US. UAW’s Big 3 Retirement Deals Fall Short of Pension Revival
The United Auto Workers had an overarching goal last summer as it headed into negotiations with Detroit’s Big Three: claw back as many concessions as possible from the Great Recession, then keep pushing for an even better deal.
In many ways it succeeded, with retirement being a notable exception. While the union won big improvements for savings plans, its long-shot endeavor to bring back pensions for younger members went nowhere, even as it won historic gains in pay and the elimination of wage tiers.
The failure leaves intact a schism between auto workers hired before the fall of 2007, who get defined-benefit pensions, and those hired later who only receive savings plans with contributions from Ford Motor Co., General Motors Co., and Stellantis NV.
It shows how even the national surge in union activism, fueled by a good economy and tight labor market, was unable to restore all the core economic securities that previous generations enjoyed.
Employers these days are almost uniformly against pensions, an invention of the post-war economy that became synonymous with financial turmoil as declining manufacturing industries became unable to pay their retirees. The volume of faltering pension plans got so large it nearly felled the federal insurer before Congress intervened in 2021.
“In a lot of corporate America, when you say ‘pensions,’ people imagine the 1950s,” said Dan Doonan, executive director of the National Institute on Retirement Security. “They imagine this old business model; it’s out of date, it’s no longer used. When you look at how you manage a pension today versus back then, I mean, people were using paper and pencils to value these benefits to fund the plans.”
Some Retirement Gains
Pensions fell out of favor as employers shifted responsibility for retirement savings to workers. To be sure, the UAW was still able to make gains, focusing on raising Ford’s match rate for 401(k)s, market-based savings accounts typically fed by contributions from both the employer and employee.
The union persuaded Ford to raise its contribution to 10% of an employee’s salary—three to four times what most employers offer—up from 6.4% in the current contract.

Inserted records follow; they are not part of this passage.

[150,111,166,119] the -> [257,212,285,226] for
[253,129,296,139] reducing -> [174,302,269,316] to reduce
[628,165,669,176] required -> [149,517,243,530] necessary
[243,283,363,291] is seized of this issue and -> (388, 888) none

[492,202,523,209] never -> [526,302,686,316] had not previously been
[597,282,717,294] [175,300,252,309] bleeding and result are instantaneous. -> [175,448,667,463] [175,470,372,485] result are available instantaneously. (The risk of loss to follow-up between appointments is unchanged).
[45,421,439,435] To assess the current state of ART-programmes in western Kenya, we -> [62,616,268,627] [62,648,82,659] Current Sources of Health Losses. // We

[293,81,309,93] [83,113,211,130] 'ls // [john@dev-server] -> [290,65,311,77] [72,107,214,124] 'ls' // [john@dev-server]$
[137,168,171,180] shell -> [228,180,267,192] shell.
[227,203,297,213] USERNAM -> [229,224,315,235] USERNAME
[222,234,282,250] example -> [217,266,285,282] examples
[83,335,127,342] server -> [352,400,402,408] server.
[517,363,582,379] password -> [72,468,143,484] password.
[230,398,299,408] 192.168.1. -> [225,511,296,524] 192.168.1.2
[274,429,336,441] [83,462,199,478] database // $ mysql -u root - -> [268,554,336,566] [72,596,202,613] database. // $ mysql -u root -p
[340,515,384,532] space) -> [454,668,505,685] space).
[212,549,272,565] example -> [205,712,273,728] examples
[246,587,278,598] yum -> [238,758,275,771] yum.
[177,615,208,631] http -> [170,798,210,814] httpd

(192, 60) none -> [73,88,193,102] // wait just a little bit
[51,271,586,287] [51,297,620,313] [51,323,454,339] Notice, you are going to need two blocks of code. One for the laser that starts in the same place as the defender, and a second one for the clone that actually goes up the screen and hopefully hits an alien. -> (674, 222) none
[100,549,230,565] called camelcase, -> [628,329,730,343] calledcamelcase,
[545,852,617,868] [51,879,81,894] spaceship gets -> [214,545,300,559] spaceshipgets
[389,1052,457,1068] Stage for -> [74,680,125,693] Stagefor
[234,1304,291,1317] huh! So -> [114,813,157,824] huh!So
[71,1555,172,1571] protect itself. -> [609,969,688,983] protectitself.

That contribution rate was mirrored in the Stellantis deal, a company spokeswoman said.
It also bargained an option for Ford employees to convert 401(k)s to annuities, contracts with insurance companies that guarantee regular fixed payments during retirement, not unlike pensions.
Kevin Dobis, a 29-year Ford employee, said he had hoped pensions would return for all employees after seeing automakers’ move back toward that model with the Canadian union Unifor. But the 401(k) gains are still impressive, he said.
“Raising the 401(k) to 10% seems like a good compromise at this point, but hopefully in the next contract we can get some sort of defined benefit,” said Dobis, who works at the assembly plant in Wayne, Mich.
Deals with Stellantis and GM are expected to broadly mirror the Ford agreement, though details hadn’t been released as of Wednesday night.
The union didn’t entirely ignore pensions, however, negotiating better rates for workers who started before the 2007 cutoff.
“Those workers are still working—they’re voters,” said retired UAW official James Coakley, referring to the upcoming ratification vote on the contracts. “So if the union wants their vote, they better give them something.”
Ford didn’t respond to requests for comment. GM and the UAW declined to comment, while the Stellantis spokeswoman declined to elaborate on other aspects of the deal.
Union President Shawn Fain is scheduled to host a virtual briefing Thursday evening to reveal details of the Stellantis agreement.
Pension Restoration Elusive
Since the tentative agreement between the UAW and Ford last week, Doonan of the retirement security institute has been calling for a pension “renaissance,” restoring guaranteed lifetime income options for trade workers and protecting companies from the effects of labor shortages.
Pensions give workers a financial incentive to stay with the same employer longer in order to maximize their vested benefits; public-sector employers have relied on that workforce model for years, he said.
The union’s interest in restoring pensions dates back to its willingness to give them up as the automakers teetered on the brink of collapse. UAW officials at the time saw many of the cuts as temporary, to be restored once the companies found their footing.
More than a decade later, the union found itself striking over those same issues.
“In order to get people to rethink the conventional wisdom, we really need to see companies say, ‘You know, this actually might make sense for us,’ as opposed to companies being forced into it or giving in to union demands,” Doonan said.
Even before the recession, the three automakers negotiated freezes on their pension plans. Free medical coverage for former Ford, GM, and Stellantis workers were parsed into three separate voluntary employees’ beneficiary associations that pay out limited benefits from a trust.
Unions learned from this fight that their interests could be better served by restructuring defined-contribution plans such as 401(k)s rather than fighting for pensions, said Marick Masters, a Wayne State University professor who studies auto unions.
“It’s unlikely that the landscape will change in terms of companies overwhelmingly embracing defined-contribution plans versus defined-benefit plans,” Masters said. “The demographics don’t allow for that anymore. You have too many retirees and too few active workers.”
“Unions are going to be looking at ways to supplement defined-contribution plans, to make them better,” he added.